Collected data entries
● ● ●

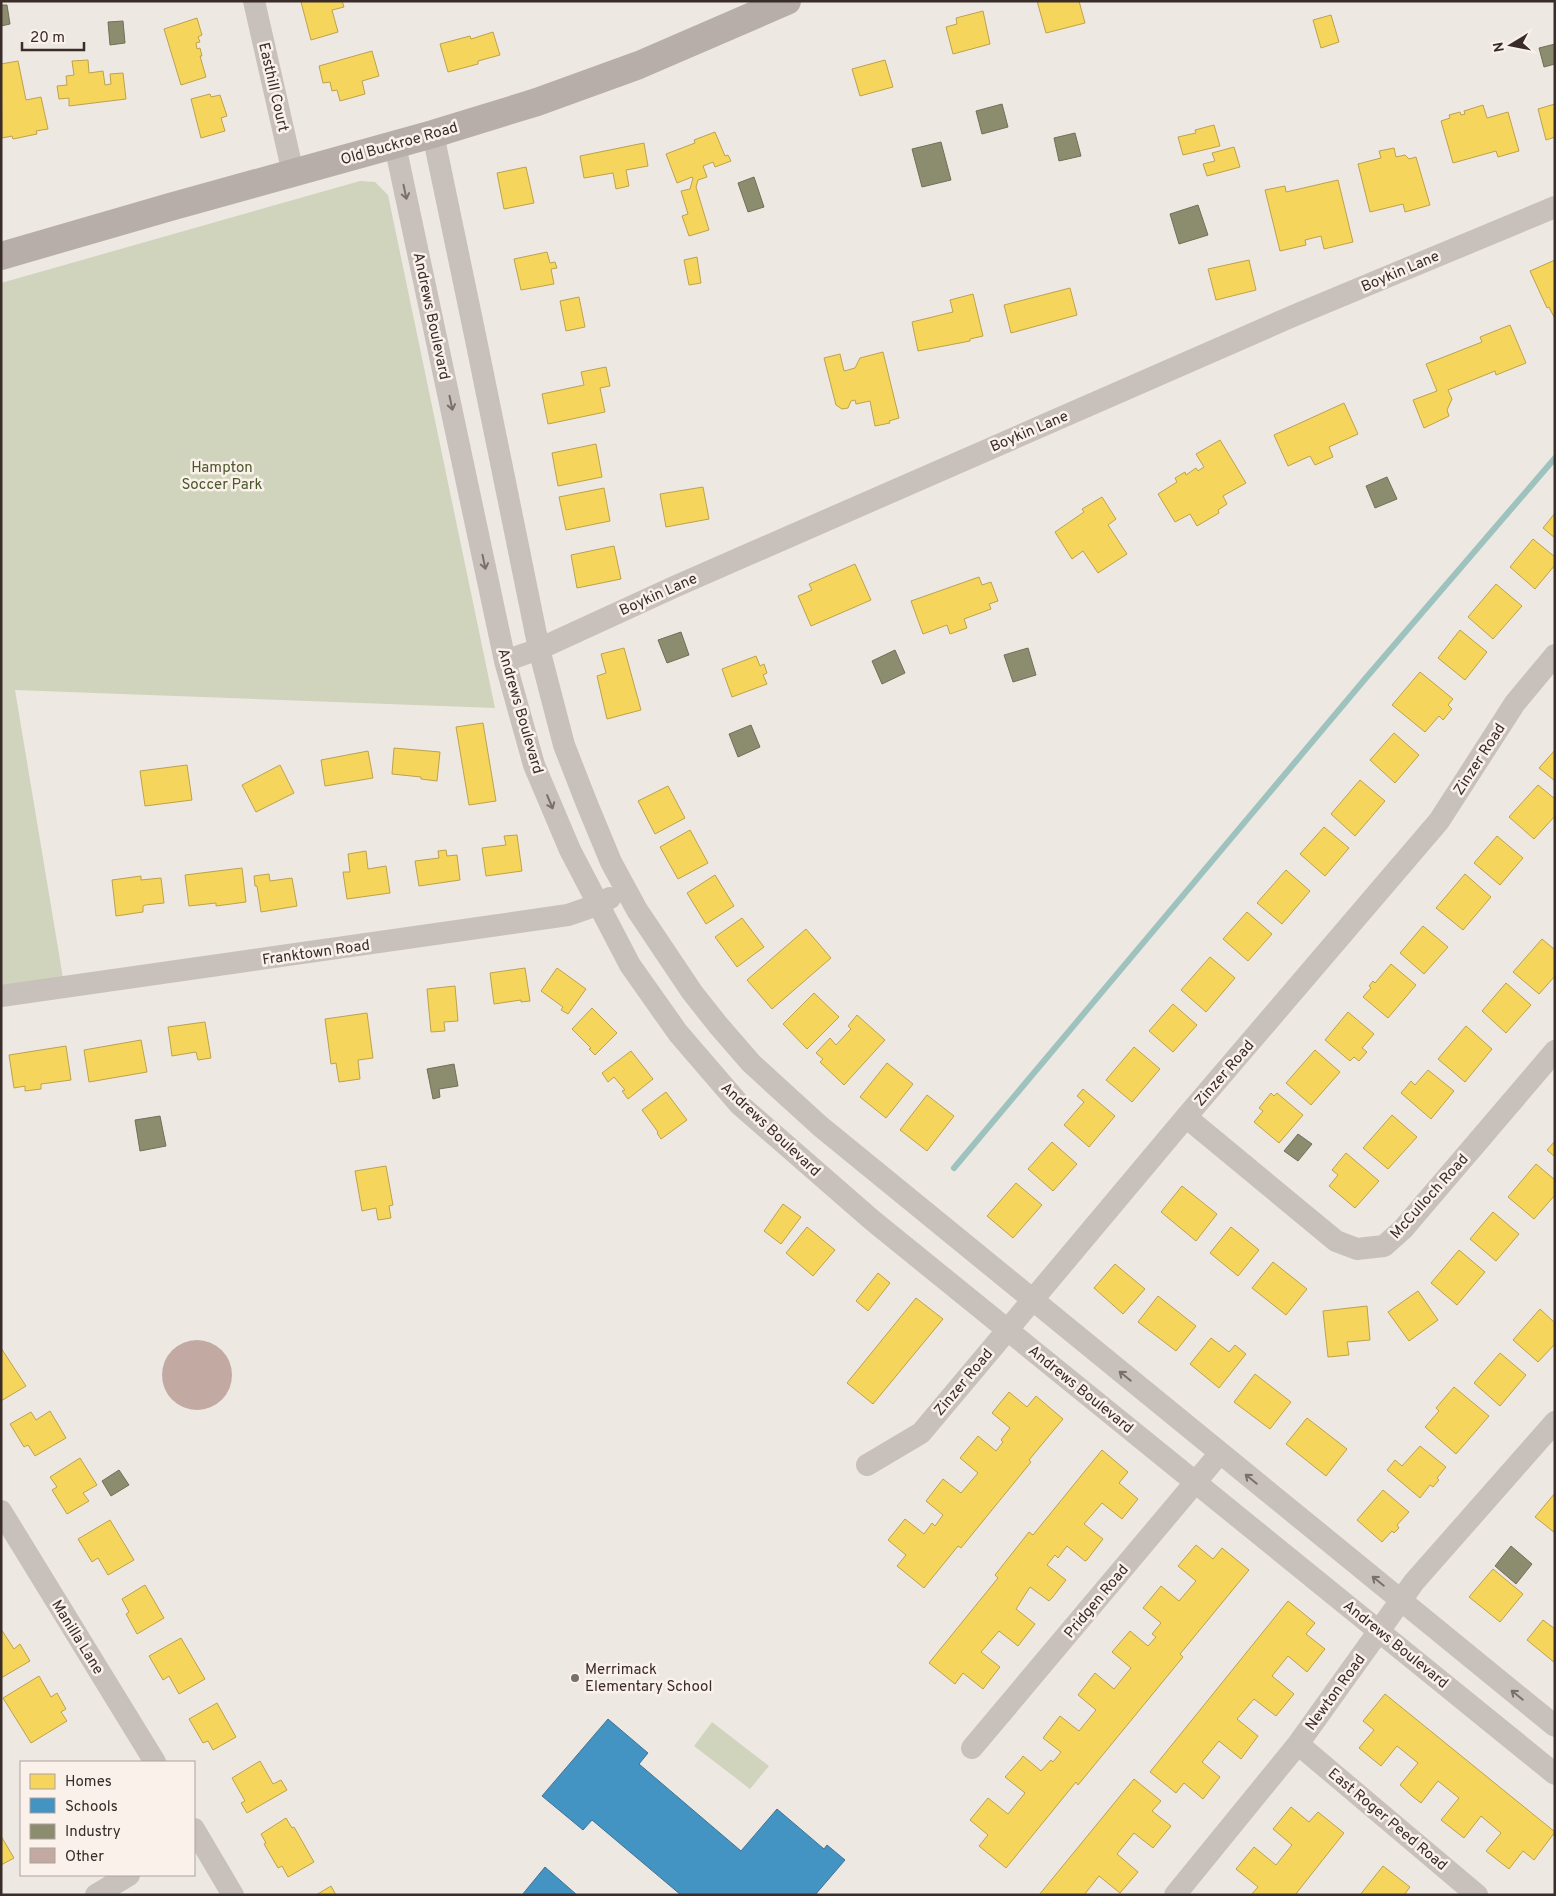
<svg xmlns="http://www.w3.org/2000/svg" width="1556" height="1896" font-family="Overpass,sans-serif">
<style>
.green{fill:#d1d4bc}
.homes{fill:#f6d55c;stroke:#bda24d}
.schools{fill:#4393c3;stroke:#407495}
.industry{fill:#8c8c6e;stroke:#736f59}
.lines{fill:none;stroke-linecap:round;stroke-linejoin:round}
.stream{stroke:#9ec2be;stroke-width:6}
.building{fill:#c2aaa3}
.minor{stroke:#c8c0bb;stroke-width:22}
.major{stroke:#b7aeaa;stroke-width:28}
.oneway{stroke:#796f6b}
.poi-dot{fill:#786e6a;stroke:#faf1ea;stroke-width:2}
.labels{text-anchor:middle;stroke-width:5;stroke-linejoin:round;paint-order:stroke}
.street-label{font-size:15px;fill:#392c29;stroke:#faf1ea}
.park-label{font-size:15px;fill:#4c582c;stroke:#faf1ea}
.poi-label{font-size:15px;fill:#392c29;stroke:#faf1ea;text-anchor:start}
</style>
<rect width="100%" height="100%" fill="#eee8e2"/>
<path class="green" d="M360,181L375,182L388,195L495,708L15,690L63,978L1,987V283Z
M712,1722L769,1766L750,1789L694,1746Z"/>
<path class="homes" d="M304,1H342L344,7L332,10L338,32L311,40L301,2Z
M1037,1H1079L1085,23L1046,33Z
M983,11L990,44L953,54L946,27L957,24L956,18Z
M1331,15L1339,42L1321,48L1313,20Z
M197,18L202,35L198,37L200,42L196,43L197,49L200,48L202,56H200L206,77L181,85L164,29Z
M493,32L500,55L478,61V64L448,72L440,44L470,36L471,39Z
M372,51L379,76L362,81L365,94L340,101L337,90L332,91L330,82L323,83L319,66Z
M88,60L89,73L103,71L105,85L111,84L110,74L123,73L126,99L69,106V98L59,99L57,86L67,85L66,76L74,75L72,61Z
M885,60L893,87L860,96L852,69Z
M18,61L26,100L41,97L48,129L36,131L37,134L13,139L12,136L2,138L1,64Z
M210,94L211,97L220,95L227,116L221,118L225,131L201,138L191,99Z
M1555,104V137L1546,140L1538,109Z
M1483,105L1487,118L1508,112L1519,151L1498,157L1496,151L1453,163L1441,121L1450,118L1449,115L1460,112L1461,115L1465,114L1464,111Z
M1214,125L1220,146L1183,155L1178,137L1196,133L1195,130Z
M715,132L725,156L728,155L731,161L715,167L713,162L703,166L707,177L698,180L696,187L709,230L689,236L682,216L688,214L681,191L690,189L693,178L692,177L677,183L666,154L695,143L694,140Z
M644,143L648,166L626,170L629,186L616,189L613,173L584,178L580,156Z
M1234,147L1240,167L1207,176L1203,164L1215,161L1212,153Z
M1394,148L1396,157L1405,155L1409,159L1416,157L1430,205L1405,212L1403,204L1370,212L1358,164L1381,158L1379,151Z
M526,167L534,203L504,209L497,173Z
M1338,180L1353,242L1324,249L1321,236L1305,240L1306,245L1280,251L1265,190L1285,186L1286,192Z
M547,252L550,263L555,262L557,268L551,269L554,284L521,290L514,259Z
M697,257L701,283L689,285L684,260Z
M1249,260L1256,290L1216,300L1208,269Z
M1555,260V319L1549,307L1547,308L1530,271Z
M1070,288L1077,315L1011,333L1004,305Z
M973,294L983,336L970,339V341L918,351L912,322L953,312L950,300Z
M579,297L585,327L566,331L560,301Z
M1510,325L1526,363L1496,375L1495,371L1448,390L1452,399L1447,410L1449,416L1424,428L1413,400L1437,391L1426,364L1482,342L1480,337Z
M883,352L899,418L889,421L890,423L875,426L870,401L856,404L855,400L851,401L848,408L842,409L836,405L824,358L840,354L844,371L855,368L860,358Z
M606,367L610,386L600,388L605,412L548,424L542,394L584,385L581,372Z
M1344,403L1358,434L1329,447L1333,457L1315,465L1310,456L1288,466L1274,435Z
M1220,440L1246,483L1223,496L1227,504L1218,510L1219,513L1197,526L1190,514L1175,522L1158,494L1177,482L1175,478L1185,472L1186,475L1196,468L1198,471L1204,467L1196,454Z
M596,444L602,477L558,486L552,453Z
M703,487L709,519L666,527L660,494Z
M604,488L610,521L566,530L559,497Z
M1102,497L1116,519L1108,525L1127,554L1098,573L1083,551L1072,559L1055,532L1084,512L1082,509Z
M1555,513V538L1543,528Z
M1533,539L1555,557V565L1535,589L1510,567Z
M614,546L621,579L577,588L571,555Z
M855,564L871,600L811,626L798,596L812,590L809,584Z
M979,577L982,585L991,582L998,601L989,604L991,609L964,619L967,628L950,634L947,625L923,634L911,601Z
M1496,584L1522,606L1493,639L1468,617Z
M1460,630L1487,652L1465,680L1438,658Z
M624,648L641,710L607,719L597,676L606,673L601,654Z
M756,656L760,666L764,664L767,673L763,675L767,684L732,697L722,669Z
M1420,672L1453,699L1448,705L1452,709L1443,720L1439,716L1425,732L1392,705Z
M483,723L496,801L469,805L456,727Z
M1394,733L1419,755L1395,783L1370,760Z
M394,748L440,752L437,781L421,779V777L392,774Z
M1555,750V781L1539,768Z
M368,751L373,778L325,786L321,760Z
M187,765L192,800L145,806L140,771Z
M280,765L294,793L256,812L242,785Z
M1360,780L1385,801L1355,836L1331,814Z
M1538,785L1555,799V816L1534,839L1509,817Z
M668,786L685,818L655,834L638,801Z
M1324,827L1349,848L1325,876L1300,854Z
M690,830L708,863L678,879L660,847Z
M517,835L522,871L486,876L482,848L506,845L504,836Z
M1497,836L1523,858L1500,885L1474,863Z
M446,850L447,856L457,855L460,880L419,886L415,861L439,858L438,851Z
M366,851L368,869L386,866L390,893L347,899L343,872H350L348,854Z
M242,868L246,902L216,906V903L189,906L185,875Z
M1286,870L1310,891L1282,924L1257,903Z
M269,874L270,881L292,878L297,906L261,912L257,886H255L254,876Z
M1465,874L1491,897L1463,930L1436,908Z
M715,875L734,906L706,924L687,893Z
M141,876V880L161,878L164,903L145,905L143,906V912L116,916L112,880Z
M1247,912L1272,934L1248,961L1223,939Z
M742,918L764,947L737,967L715,937Z
M1423,926L1448,947L1424,974L1400,953Z
M806,929L831,958L772,1009L747,980Z
M1542,939L1555,950V976L1539,994L1513,972Z
M1210,957L1235,978L1206,1012L1181,990Z
M1391,964L1416,985L1388,1018L1363,997L1371,988L1369,986L1373,981L1375,983Z
M525,968L530,1001L521,1002V1000L494,1004L490,973Z
M557,968L586,989L568,1014L561,1010L563,1007L541,991Z
M1506,983L1531,1005L1506,1033L1482,1011Z
M455,986L458,1021L444,1022L445,1031L431,1032L427,989Z
M814,993L839,1017L807,1049L783,1024Z
M1173,1004L1197,1025L1173,1052L1149,1031Z
M592,1008L617,1033L595,1055L589,1049L591,1048L572,1029Z
M1348,1012L1374,1034L1362,1048L1367,1052L1359,1061L1354,1057L1350,1061L1325,1040Z
M367,1013L373,1058L358,1060L360,1079L339,1082L336,1063L331,1064L325,1019Z
M857,1015L885,1040L844,1085L820,1062L823,1059L816,1053L830,1038L836,1045L851,1029L848,1026Z
M205,1022L211,1058L198,1060L196,1052L172,1056L168,1027Z
M1466,1026L1492,1049L1465,1082L1438,1059Z
M141,1040L147,1072L89,1082L84,1050Z
M66,1046L71,1080L41,1084V1089L25,1091V1086L14,1088L9,1055Z
M1134,1047L1160,1069L1132,1102L1106,1080Z
M1315,1050L1340,1072L1311,1105L1286,1083Z
M631,1051L653,1079L628,1099L622,1091L625,1090L614,1077L608,1082L602,1073Z
M887,1063L913,1084L886,1118L860,1097Z
M1428,1070L1454,1091L1431,1119L1401,1093L1411,1081L1415,1085Z
M1083,1089L1115,1116L1089,1147L1064,1125L1084,1102L1077,1096Z
M666,1092L687,1120L661,1139L657,1133L658,1132L642,1110Z
M1271,1093L1274,1096L1277,1093L1303,1115L1279,1143L1254,1122L1263,1111L1259,1108Z
M927,1095L954,1116L927,1151L900,1130Z
M1392,1115L1417,1137L1388,1169L1363,1148Z
M1555,1141V1157L1547,1150Z
M1052,1142L1077,1164L1053,1191L1028,1169Z
M1346,1153L1379,1181L1355,1208L1329,1186L1338,1175L1332,1170Z
M1536,1164L1555,1180V1195L1534,1219L1508,1197Z
M386,1166L393,1205L389,1206L391,1218L378,1220L376,1208L362,1211L355,1171Z
M1016,1183L1042,1205L1013,1238L987,1216Z
M1182,1186L1217,1214L1196,1241L1161,1212Z
M783,1204L801,1217L781,1244L764,1231Z
M1493,1212L1519,1234L1496,1261L1470,1239Z
M807,1227L835,1250L813,1276L786,1253Z
M1231,1227L1259,1250L1238,1276L1210,1253Z
M1459,1250L1485,1272L1457,1305L1431,1283Z
M1273,1262L1307,1289L1286,1315L1252,1288Z
M1115,1264L1145,1289L1123,1314L1094,1288Z
M878,1273L890,1283L868,1311L856,1301Z
M1418,1291L1438,1320L1409,1341L1388,1312Z
M1158,1296L1196,1326L1176,1351L1138,1322Z
M916,1298L943,1319L873,1404L847,1383Z
M1367,1306L1370,1340L1347,1342L1349,1355L1328,1357L1323,1311Z
M1540,1309L1555,1323V1344L1538,1362L1513,1340Z
M1211,1338L1229,1352L1235,1345L1246,1354L1219,1388L1190,1364Z
M1,1348L26,1386L1,1401Z
M1500,1353L1526,1375L1500,1406L1474,1383Z
M1255,1374L1291,1402L1270,1429L1234,1402Z
M1454,1387L1489,1416L1456,1454L1425,1427L1439,1411L1436,1408Z
M1009,1392L1027,1407L1036,1396L1063,1419L1029,1460L1031,1462L961,1548L958,1546L924,1588L897,1566L906,1555L888,1540L905,1519L924,1534L932,1523L935,1526L943,1515L926,1501L943,1479L961,1493L978,1473L960,1458L978,1436L996,1451L1003,1442L1001,1440L1010,1428L992,1413Z
M50,1411L66,1438L35,1456L28,1445L24,1447L10,1424L31,1412L36,1420Z
M1307,1418L1347,1449L1326,1476L1286,1444Z
M1420,1446L1446,1467L1437,1478L1439,1480L1433,1487L1430,1485L1420,1498L1387,1470L1395,1460L1402,1466Z
M1102,1450L1128,1472L1119,1483L1138,1499L1122,1519L1102,1503L1084,1524L1103,1539L1087,1560L1085,1561L1067,1546L1058,1558L1055,1555L1047,1565L1066,1580L1052,1598L1049,1601L1030,1587L1016,1609L1035,1624L1018,1646L999,1631L981,1652L1000,1667L983,1689L963,1673L955,1684L929,1663L998,1578L995,1575L1029,1532L1033,1535Z
M80,1458L97,1485L83,1493L89,1501L67,1514L52,1490L57,1487L50,1477Z
M1383,1490L1409,1512L1397,1525L1399,1528L1394,1533L1392,1531L1382,1542L1357,1520Z
M1555,1493V1533L1535,1517Z
M110,1520L134,1560L108,1575L98,1558L92,1562L78,1539Z
M1196,1545L1213,1559L1222,1548L1249,1570L1180,1654L1183,1657L1078,1785L1076,1782L1006,1868L979,1846L988,1835L970,1820L988,1798L1008,1814L1025,1793L1005,1777L1021,1759L1023,1756L1041,1771L1051,1760L1053,1762L1061,1752L1043,1738L1060,1716L1079,1731L1096,1710L1078,1695L1095,1673L1114,1689L1131,1668L1112,1652L1130,1631L1148,1646L1156,1637L1152,1634L1161,1623L1143,1608L1161,1586L1179,1601L1196,1581L1178,1566Z
M1493,1569L1523,1594L1500,1622L1469,1597Z
M145,1585L164,1618L137,1634L126,1614L129,1612L122,1599Z
M1288,1601L1315,1623L1306,1634L1325,1649L1307,1672L1288,1656L1272,1676L1294,1694L1276,1716L1254,1699L1237,1719L1258,1736L1241,1759L1219,1741L1202,1762L1220,1777L1203,1799L1184,1783L1176,1793L1150,1772Z
M1543,1620L1555,1629V1663L1527,1640Z
M1,1629L14,1649L20,1644L30,1661L1,1678Z
M181,1638L205,1679L179,1694L169,1676L163,1680L149,1656Z
M39,1676L51,1697L57,1693L66,1709L61,1712L67,1721L31,1743L3,1698Z
M1385,1694L1555,1832L1534,1860L1523,1851L1509,1869L1486,1851L1501,1833L1481,1816L1464,1838L1441,1820L1459,1798L1438,1781L1421,1803L1412,1796L1400,1785L1418,1763L1397,1746L1381,1766L1359,1748L1374,1730L1363,1721Z
M217,1703L236,1737L213,1750L208,1741L203,1743L189,1719Z
M260,1761L273,1784L281,1780L287,1790L247,1813L241,1803L245,1801L232,1778Z
M1134,1779L1161,1801L1152,1811L1171,1826L1153,1848L1134,1833L1117,1854L1138,1872L1120,1893L1099,1876L1084,1895H1039Z
M1291,1807L1309,1822L1318,1812L1344,1833L1295,1895H1251L1258,1887L1236,1869L1254,1847L1276,1865L1292,1845L1273,1829Z
M286,1818L292,1828L294,1827L314,1862L288,1877L282,1866L278,1868L264,1844L266,1843L261,1834Z
M1,1836L14,1858L1,1865Z
M1383,1866L1410,1887L1404,1895H1360Z
M331,1886L336,1895H316Z"/>
<path class="schools" d="M608,1719L648,1753L639,1764L741,1851L777,1809L824,1849L827,1845L845,1860L815,1895H681L592,1820L583,1830L542,1796Z
M545,1867L577,1895H522Z"/>
<path class="industry" d="M1,5H7L10,24L1,26Z
M123,21L125,43L110,45L108,22Z
M1555,44V64L1544,67L1539,48Z
M1002,104L1008,127L982,134L976,111Z
M1075,133L1081,156L1059,161L1054,138Z
M941,142L951,180L922,187L912,149Z
M754,177L764,207L748,212L738,183Z
M1198,205L1208,235L1179,244L1170,214Z
M1387,477L1397,499L1375,508L1366,486Z
M681,632L689,655L667,663L658,640Z
M1028,648L1036,675L1013,682L1004,655Z
M895,650L905,673L882,684L872,661Z
M751,725L760,747L738,757L729,734Z
M454,1064L458,1086L439,1089L440,1097L433,1099L427,1069Z
M160,1116L166,1146L140,1151L135,1120Z
M1298,1134L1312,1144L1298,1161L1284,1151Z
M119,1470L129,1485L111,1496L102,1481Z
M1511,1546L1532,1564L1516,1584L1495,1566Z"/>
<g class="lines">
<path class="stream" d="M954,1168L1365,679L1555,458"/>
</g>
<path class="building" d="M162 1375a35 35 0 1 1 70 0a35 35 0 1 1-70 0Z"/>
<g class="lines">
<path class="minor" d="M254,1L293,173
M433,134L475,335L539,649L564,745L587,804L611,862L637,910L692,992L718,1025L751,1063L820,1126L1555,1726
M395,145L505,661L534,765L570,850L630,965L678,1033L740,1105L872,1220L1555,1774
M505,661L539,649L674,587L1293,316L1555,207
M1,996L568,915L597,905L610,898
M1186,1117L1336,1241L1357,1249L1384,1246L1403,1229L1555,1051
M867,1465L921,1433L1186,1117L1439,821L1515,703L1555,655
M1,1511L155,1762
M1298,1744L1477,1895
M972,1748L1220,1453
M194,1829L233,1895
M96,1895L129,1875
M1175,1895L1298,1744L1414,1582L1555,1422"/>
<path class="major" d="M1,256L170,207L433,134L537,102L639,65L787,1"/>
</g>
<defs><path id="oneway-shaft" d="M-6 0H5M1.5-3L5.5 0L1.5 3" fill="none" stroke-width="1.6" stroke-linecap="round" stroke-linejoin="round" transform="scale(1.25)"/></defs>
<g class="oneway">
<use href="#oneway-shaft" transform="translate(405 192) rotate(78)"/>
<use href="#oneway-shaft" transform="translate(451 403) rotate(78)"/>
<use href="#oneway-shaft" transform="translate(484 562) rotate(78)"/>
<use href="#oneway-shaft" transform="translate(550 802) rotate(67)"/>
<use href="#oneway-shaft" transform="translate(1125 1376) rotate(-141)"/>
<use href="#oneway-shaft" transform="translate(1251 1479) rotate(-141)"/>
<use href="#oneway-shaft" transform="translate(1378 1581) rotate(-141)"/>
<use href="#oneway-shaft" transform="translate(1517 1695) rotate(-141)"/>
</g>
<circle class="poi-dot" cx="575" cy="1678" r="5"/>
<g class="labels">
<g class="street-label">
<text transform="translate(274 87) rotate(77)" y="5">Easthill Court</text>
<text transform="translate(399 143) rotate(-16)" y="5">Old Buckroe Road</text>
<text transform="translate(1400 271) rotate(-23)" y="5">Boykin Lane</text>
<text transform="translate(432 316) rotate(78)" y="5">Andrews Boulevard</text>
<text transform="translate(1029 431) rotate(-23)" y="5">Boykin Lane</text>
<text transform="translate(658 594) rotate(-24)" y="5">Boykin Lane</text>
<text transform="translate(521 711) rotate(74)" y="5">Andrews Boulevard</text>
<text transform="translate(1479 759) rotate(-57)" y="5">Zinzer Road</text>
<text transform="translate(316 952) rotate(-8)" y="5">Franktown Road</text>
<text transform="translate(1224 1073) rotate(-49)" y="5">Zinzer Road</text>
<text transform="translate(771 1129) rotate(43)" y="5">Andrews Boulevard</text>
<text transform="translate(1429 1196) rotate(-48)" y="5">McCulloch Road</text>
<text transform="translate(963 1382) rotate(-50)" y="5">Zinzer Road</text>
<text transform="translate(1081 1389) rotate(39)" y="5">Andrews Boulevard</text>
<text transform="translate(1096 1601) rotate(-50)" y="5">Pridgen Road</text>
<text transform="translate(78 1637) rotate(58)" y="5">Manilla Lane</text>
<text transform="translate(1396 1644) rotate(39)" y="5">Andrews Boulevard</text>
<text transform="translate(1335 1692) rotate(-54)" y="5">Newton Road</text>
<text transform="translate(1388 1819) rotate(40)" y="5">East Roger Peed Road</text>
</g>
<g class="park-label">
<text x="222" y="472">Hampton<tspan x="222" dy="17">Soccer Park</tspan></text>
</g>
<g class="poi-label">
<text x="585" y="1674">Merrimack<tspan x="585" dy="17">Elementary School</tspan></text>
</g>
</g>
<rect width="1556" height="1896" fill="none" stroke="#392c29" stroke-width="5"/>
<rect x="20" y="1761" width="175" height="115" fill="#faf1ea" stroke="#ada29d"/>
<rect x="30" y="1774" width="25" height="15" fill="#f6d55c" stroke="#ada29d"/>
<text x="65" y="1786" font-size="15" fill="#392c29">Homes</text>
<rect x="30" y="1798" width="25" height="15" fill="#4393c3" stroke="#ada29d"/>
<text x="65" y="1811" font-size="15" fill="#392c29">Schools</text>
<rect x="30" y="1824" width="25" height="15" fill="#8c8c6e" stroke="#ada29d"/>
<text x="65" y="1836" font-size="15" fill="#392c29">Industry</text>
<rect x="30" y="1848" width="25" height="15" fill="#c2aaa3" stroke="#ada29d"/>
<text x="65" y="1861" font-size="15" fill="#392c29">Other</text>
<g transform="translate(1511 45) rotate(260)" stroke="#faf1ea" stroke-width="4" paint-order="stroke">
<path d="M0-4L9 19L0 12L-9 19Z" fill="#392c29"/>
<text y="-8" font-size="14" font-weight="bold" text-anchor="middle" fill="#392c29">N</text>
</g>
<path d="M22 42v8h62v-8" fill="none" stroke="#392c29" stroke-width="2.5"/>
<text x="30" y="42" font-size="15" fill="#392c29" stroke="#faf1ea" stroke-width="4" paint-order="stroke">20 m</text>
</svg>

● ● ●

What needs to be done
If a line in the records contains the string "Andrews", copy it out.

Result of this task
<text transform="translate(432 316) rotate(78)" y="5">Andrews Boulevard</text>
<text transform="translate(521 711) rotate(74)" y="5">Andrews Boulevard</text>
<text transform="translate(771 1129) rotate(43)" y="5">Andrews Boulevard</text>
<text transform="translate(1081 1389) rotate(39)" y="5">Andrews Boulevard</text>
<text transform="translate(1396 1644) rotate(39)" y="5">Andrews Boulevard</text>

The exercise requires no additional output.